Many of the Catholic schools around the state were in a good position to adapt to on-line learning in March because their students all had some kind of laptop computer. Some others had to scramble to equip kids with these devices.
“We’re just a population of working-class people and we’ve got a ton of scholarships,” said Jane Wagner, the Principal of Blessed Sacrament School in Erie. “We ended up lending out Chrome books and I-pads for our kids to use so we knew everybody had that same capacity at home to do on-line learning.”
Wagner gave a lot of credit to her teachers, who had to do a lot of learning about on-line teaching as well.
“My teachers really stepped it up and that first couple of days it kind of sunk into them that yeah, we’re really going to do this. I had a couple of teacher melt-downs, but I had to be a cheerleader and say ‘we can do this. It’s okay!'”
They started rolling out instruction through their parent information system. Wagner says it was not a problem for the older students in grades 5th through 8th because the kids were used to the portal and had been using it frequently.
“The younger kids, not so much, because they don’t use it as often,” Wagner said. “The parents do. But the kids don’t. We had to do a little instructional thing with them…We had a lot of anxiety with the Zoom meetings and just like the whole nation was, ‘is it legal to use this?'”

> _WHAT YOU WILL DO_:
a - Please reproduce the article on Catholic schools moving to online learning, everything from "Wagner gave a" down to "using it frequently.".
b - Answer these questions using the article on Catholic schools moving to online learning:
(i) Which school does Jane Wagner lead, and in what city?
(ii) What devices did her school lend out to students?
(iii) Students in which grades were already used to the portal?

> _LISTED ENTRIES_:
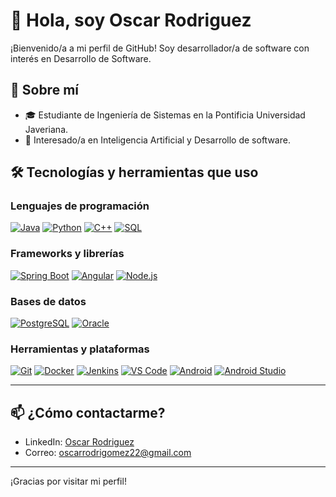 # 👋 Hola, soy Oscar Rodriguez

¡Bienvenido/a a mi perfil de GitHub! Soy desarrollador/a de software con interés en Desarrollo de Software.

## 🚀 Sobre mí

- 🎓 Estudiante de Ingeniería de Sistemas en la Pontificia Universidad Javeriana.
- 🧠 Interesado/a en Inteligencia Artificial y Desarrollo de software.

## 🛠️ Tecnologías y herramientas que uso

### Lenguajes de programación
[![Java](https://img.shields.io/badge/Java-007396?style=for-the-badge&logo=java&logoColor=white)](https://www.java.com/)
[![Python](https://img.shields.io/badge/Python-3776AB?style=for-the-badge&logo=python&logoColor=white)](https://www.python.org/)
[![C++](https://img.shields.io/badge/C++-00599C?style=for-the-badge&logo=c%2b%2b&logoColor=white)](https://isocpp.org/)
[![SQL](https://img.shields.io/badge/SQL-4479A1?style=for-the-badge&logo=sqlite&logoColor=white)](https://www.sqlite.org/)

### Frameworks y librerías
[![Spring Boot](https://img.shields.io/badge/Spring_Boot-6DB33F?style=for-the-badge&logo=spring-boot&logoColor=white)](https://spring.io/projects/spring-boot)
[![Angular](https://img.shields.io/badge/Angular-DD0031?style=for-the-badge&logo=angular&logoColor=white)](https://angular.io/)
[![Node.js](https://img.shields.io/badge/Node.js-339933?style=for-the-badge&logo=nodedotjs&logoColor=white)](https://nodejs.org/)

### Bases de datos
[![PostgreSQL](https://img.shields.io/badge/PostgreSQL-316192?style=for-the-badge&logo=postgresql&logoColor=white)](https://www.postgresql.org/)
[![Oracle](https://img.shields.io/badge/Oracle-F80000?style=for-the-badge&logo=oracle&logoColor=white)](https://www.oracle.com/database/)

### Herramientas y plataformas
[![Git](https://img.shields.io/badge/Git-F05032?style=for-the-badge&logo=git&logoColor=white)](https://git-scm.com/)
[![Docker](https://img.shields.io/badge/Docker-2496ED?style=for-the-badge&logo=docker&logoColor=white)](https://www.docker.com/)
[![Jenkins](https://img.shields.io/badge/Jenkins-D24939?style=for-the-badge&logo=jenkins&logoColor=white)](https://www.jenkins.io/)
[![VS Code](https://img.shields.io/badge/VS_Code-007ACC?style=for-the-badge&logo=visual-studio-code&logoColor=white)](https://code.visualstudio.com/)
[![Android](https://img.shields.io/badge/Android-3DDC84?style=for-the-badge&logo=android&logoColor=white)](https://developer.android.com/)
[![Android Studio](https://img.shields.io/badge/Android_Studio-3DDC84?style=for-the-badge&logo=android-studio&logoColor=white)](https://developer.android.com/studio)

---

## 📫 ¿Cómo contactarme?

- LinkedIn: [Oscar Rodriguez](https://www.linkedin.com/in/oscar-rodriguez-gomez)
- Correo: [oscarrodrigomez22@gmail.com](mailto:oscarrodrigomez22@gmail.com)

---

¡Gracias por visitar mi perfil!

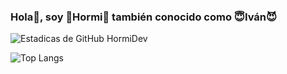 ### Hola👋, soy 🦖Hormi🐜 también conocido como 😇Iván😈
![Estadicas de GitHub HormiDev](https://github-readme-stats.vercel.app/api?username=hormidev&show_icons=true&theme=github_dark)

![Top Langs](https://github-readme-stats.vercel.app/api/top-langs/?username=HormiDev&layout=compact&theme=github_dark)
<!--
**HormiDev/HormiDev** is a ✨ _special_ ✨ repository because its `README.md` (this file) appears on your GitHub profile.

Here are some ideas to get you started:

- 🔭 I’m currently working on ...
- 🌱 I’m currently learning ...
- 👯 I’m looking to collaborate on ...
- 🤔 I’m looking for help with ...
- 💬 Ask me about ...
- 📫 How to reach me: ...
- 😄 Pronouns: ...
- ⚡ Fun fact: ...
-->
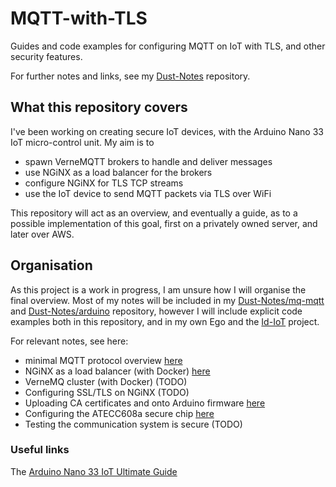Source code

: # MQTT-with-TLS
Guides and code examples for configuring MQTT on IoT with TLS, and other security features.

For further notes and links, see my [Dust-Notes](https://github.com/Dustpancake/Dust-Notes) repository.

## What this repository covers
I've been working on creating secure IoT devices, with the Arduino Nano 33 IoT micro-control unit. My aim is to

- spawn VerneMQTT brokers to handle and deliver messages
- use NGiNX as a load balancer for the brokers
- configure NGiNX for TLS TCP streams
- use the IoT device to send MQTT packets via TLS over WiFi

This repository will act as an overview, and eventually a guide, as to a possible implementation of this goal, first on a privately owned server, and later over AWS.

## Organisation
As this project is a work in progress, I am unsure how I will organise the final overview. Most of my notes will be included in my [Dust-Notes/mq-mqtt](https://github.com/Dustpancake/Dust-Notes/tree/master/mq-mqtt) and [Dust-Notes/arduino](https://github.com/Dustpancake/Dust-Notes/tree/master/arduino) repository, however I will include explicit code examples both in this repository, and in my own Ego and the [Id-IoT](https://github.com/Dustpancake/Id-IoT) project. 

For relevant notes, see here:

- minimal MQTT protocol overview [here](https://github.com/Dustpancake/Dust-Notes/blob/master/mq-mqtt/mqtt-specs.md)
- NGiNX as a load balancer (with Docker) [here](https://github.com/Dustpancake/Dust-Notes/blob/master/mq-mqtt/nginx-load-balancing.md)
- VerneMQ cluster (with Docker) (TODO)
- Configuring SSL/TLS on NGiNX (TODO)
- Uploading CA certificates and onto Arduino firmware [here](https://github.com/Dustpancake/Dust-Notes/blob/master/arduino/ca-certs-nano.md)
- Configuring the ATECC608a secure chip [here](https://github.com/Dustpancake/Dust-Notes/blob/master/arduino/crypto-auth.md)
- Testing the communication system is secure (TODO)


### Useful links

The [Arduino Nano 33 IoT Ultimate Guide](https://github.com/ostaquet/Arduino-Nano-33-IoT-Ultimate-Guide)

> _RESPONSES PER TASK_:
a -
Wagner gave a lot of credit to her teachers, who had to do a lot of learning about on-line teaching as well.
“My teachers really stepped it up and that first couple of days it kind of sunk into them that yeah, we’re really going to do this. I had a couple of teacher melt-downs, but I had to be a cheerleader and say ‘we can do this. It’s okay!'”
They started rolling out instruction through their parent information system. Wagner says it was not a problem for the older students in grades 5th through 8th because the kids were used to the portal and had been using it frequently.

b -
(i) Blessed Sacrament School in Erie
(ii) Chrome books and I-pads
(iii) Grades 5th through 8th